Look through the entries below and return all lines including the word "left".

Extracted material:
════════════════
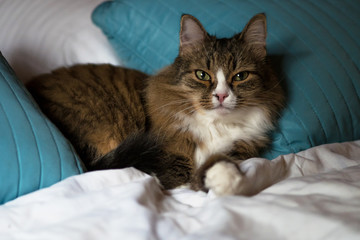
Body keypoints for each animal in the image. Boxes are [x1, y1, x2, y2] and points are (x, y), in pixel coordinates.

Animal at [28, 13, 284, 197]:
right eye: (202, 75)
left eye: (240, 76)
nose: (221, 96)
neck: (216, 126)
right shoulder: (168, 147)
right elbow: (180, 176)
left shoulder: (241, 148)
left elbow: (222, 162)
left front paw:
════════════════
Response to the task:
left eye: (240, 76)
left shoulder: (241, 148)
left elbow: (222, 162)
left front paw:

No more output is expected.